Меня приняли. Но каждый раз на сцену — как в ледяную воду, — кто кого?!
Почти каждый день бегала к Карише в ее большую комнату в «актерском доме», увешанную сохнущими пеленками. Иришка ползает по кроватке и мудро что-то сама себе рассказывает на универсальном детском языке. Уложив ее спать, мы часто ночи напролет смеемся и плачем над своими бабьими бедами, чаще смеемся или творчески мучаемся, обсуждая очередную репетицию.
Обуреваемая жаждой перемен, я извела на свою голову две пачки хны и превратилась в огненный факел. В художественном салоне отыскалась холщовая зелено-красная юбка с бахромой, пугающая даже отчаянную ростовскую молодежь с «Бродвея».
В таком варианте я отправилась в отпуск в Москву. Ужасно хотелось быть стервой.
Поезд приходил на рассвете. Я смотрела в окно, видела, как бежит за вагоном Володя, и сама рванулась навстречу, слетев со ступенек прямо ему в руки. Становлюсь маленькой и беззащитной. Вижу огромные родные глаза так близко, что путаются ресницы, и слышу: «Вот это да! Смотрю, не понимаю. Два солнца — которое мое?»
Володя уже снимался в «713-й просит посадку» и мучился ненужностью в театре. В ту пору он часто упирался лбом в зеркало платяного шкафа, вжимался растопыренными пальцами в зазеркалье и надолго замирал.
Приехала на год — осталась навсегда. Нижний Тагил. 1991 год.
Ездила на несколько дней в Горький. Юранечка Ершов доставал контрамарки в Большой театр. Ходила, таяла и плакала украдкой. Пленилась Катей Максимовой, Владимиром Васильевым, Марисом Лиепой. Танцевала во сне. Ждала Володю. Мы всё надеялись, что театральные дела Володи поправятся и все у нас будет замечательно. Остаться в Москве без работы, как ни уговаривал Володя, не могла и совершенно не умела ее искать. Володя врос в Москву. Их нельзя было разъять. Я понимала это и не понимала.
А в Ростове работы было столько, сколько сможешь. И центральные роли в театре, и телевидение, и театральное училище, где уговорила меня Кариша преподавать сценическое движение. У меня уже была своя огромная комната в доме во дворе театра.
Снова звонки, письма, приезды, ожидание.
Театр Пушкина приехал на гастроли. Я встречаю — нет Володи! «Твой на крыше», — говорят мне. И правда, он ехал на крыше вагона «для интересу» — это же здорово! Чумазый и сияющий. Ездили на выездные спектакли, каждый на свои. Когда Володя был свободен, ездил с нами.
Однажды выхожу на крылечко клуба, а Володю дед под ружьем ведет, поймал на месте преступления — пытался украсть самое лучшее совхозное яблоко. Сели они на приступочек, поговорили душевно — к концу спектакля грозный дед принес нам яблок на всю команду.
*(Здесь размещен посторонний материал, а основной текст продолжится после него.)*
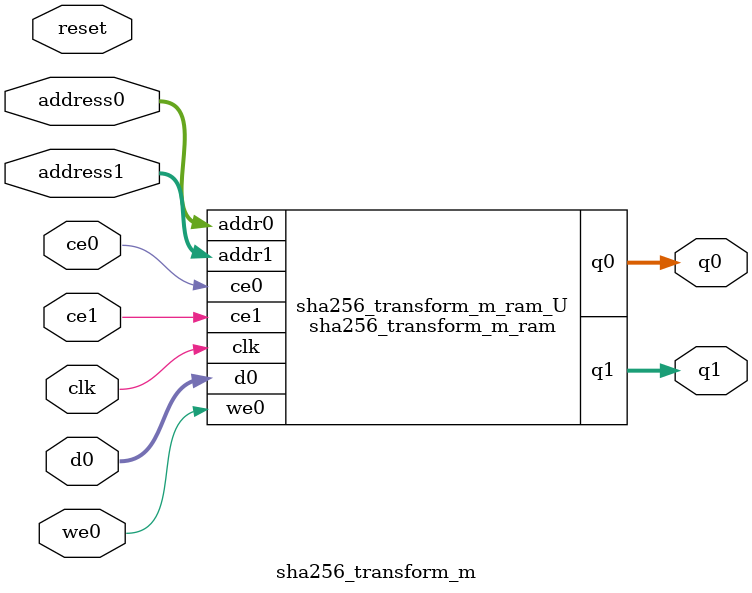
<source format=v>

`timescale 1 ns / 1 ps
module sha256_transform_m_ram (addr0, ce0, d0, we0, q0, addr1, ce1, q1,  clk);

parameter DWIDTH = 32;
parameter AWIDTH = 6;
parameter MEM_SIZE = 64;

input[AWIDTH-1:0] addr0;
input ce0;
input[DWIDTH-1:0] d0;
input we0;
output reg[DWIDTH-1:0] q0;
input[AWIDTH-1:0] addr1;
input ce1;
output reg[DWIDTH-1:0] q1;
input clk;

(* ram_style = "block" *)reg [DWIDTH-1:0] ram[MEM_SIZE-1:0];




always @(posedge clk)  
begin 
    if (ce0) 
    begin
        if (we0) 
        begin 
            ram[addr0] <= d0; 
            q0 <= d0;
        end 
        else 
            q0 <= ram[addr0];
    end
end


always @(posedge clk)  
begin 
    if (ce1) 
    begin
            q1 <= ram[addr1];
    end
end


endmodule


`timescale 1 ns / 1 ps
module sha256_transform_m(
    reset,
    clk,
    address0,
    ce0,
    we0,
    d0,
    q0,
    address1,
    ce1,
    q1);

parameter DataWidth = 32'd32;
parameter AddressRange = 32'd64;
parameter AddressWidth = 32'd6;
input reset;
input clk;
input[AddressWidth - 1:0] address0;
input ce0;
input we0;
input[DataWidth - 1:0] d0;
output[DataWidth - 1:0] q0;
input[AddressWidth - 1:0] address1;
input ce1;
output[DataWidth - 1:0] q1;




sha256_transform_m_ram sha256_transform_m_ram_U(
    .clk( clk ),
    .addr0( address0 ),
    .ce0( ce0 ),
    .d0( d0 ),
    .we0( we0 ),
    .q0( q0 ),
    .addr1( address1 ),
    .ce1( ce1 ),
    .q1( q1 ));

endmodule


</source>
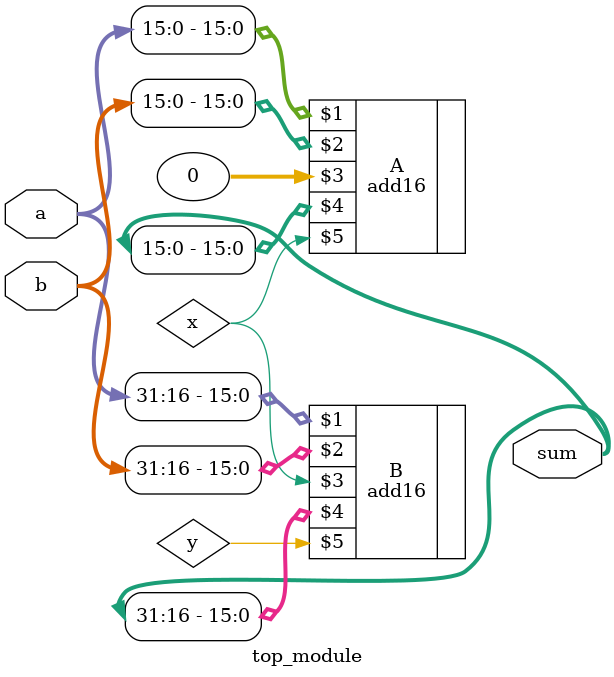
<source format=v>
module top_module(

                input [31:0] a,

                input [31:0] b,

                output [31:0] sum

        );


wire x,y;
add16 A(a[15:0],b[15:0],0,sum[15:0],x);
add16 B(a[31:16],b[31:16],x,sum[31:16],y);


endmodule
/*
   module add16 ( input[15:0] a, input[15:0] b, input cin, output[15:0] sum, output cout );
   endmodule
   */
</source>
Прощались, как родные.
На рассвете они улетают. Окно моей комнаты выходит на розарий. Душный изнемогающий аромат. Володя привез с выездного спектакля огромные гроздья черного пряного винограда. Предчувствие беды — обороняюсь злостью. Володино недоуменное, растерянное лицо. Умоляющие глаза. Мы вышли в еще серый предрассвет. Вот он пошел, сейчас обернется — я знаю, и тогда бросаюсь в дом и жутко чувствую, как взгляд его ударяется в пустоту. Зачем? Почему? Тогда мы не знали, что расстаемся. Напротив, мы строили планы покорения Ростова… и все было родное в нас.
Сколько лет прошло, а я все еще спотыкаюсь об эту пустоту.
Весной 1962 года на доске приказов висело распределение «Красных дьяволят» — одну из ролей должен был играть Володя. Вопрос о его приезде был решен. Позвонила Грета. Никогда не звонила и вдруг: «Абрамова ждет от Высоцкого ребенка! Ты должна знать!» Володя позвонил чуть позже, в тот же день, сказал, что прилетает. Я спросила: «Правда ли то, что мне сказала Грета?» Он врал, так убедительно врал. «Как прилетишь, так и улетишь», — сказала я. И поставила точку.
Ленком закрыли. Перешла в театр Горького. Выпускался спектакль «Свежий ветер» по пьесе местного автора, кажется, Суичмезова, что было тогда модно и очень полезно для карьеры. Театр должен был ехать с этим спектаклем в Кремлевский дворец. Я репетировала одну из ведущих ролей, но все бросила и уехала в Пермь. Уехала спасать актера, у которого только что умерла мама. Он страдал и поэтому пил, в Ростове для него работы не было, а вот в Пермь пригласили, и я, одна я, могла его спасти.
В далеком уральском городе. Нижний Тагил. 1990–1991 годы.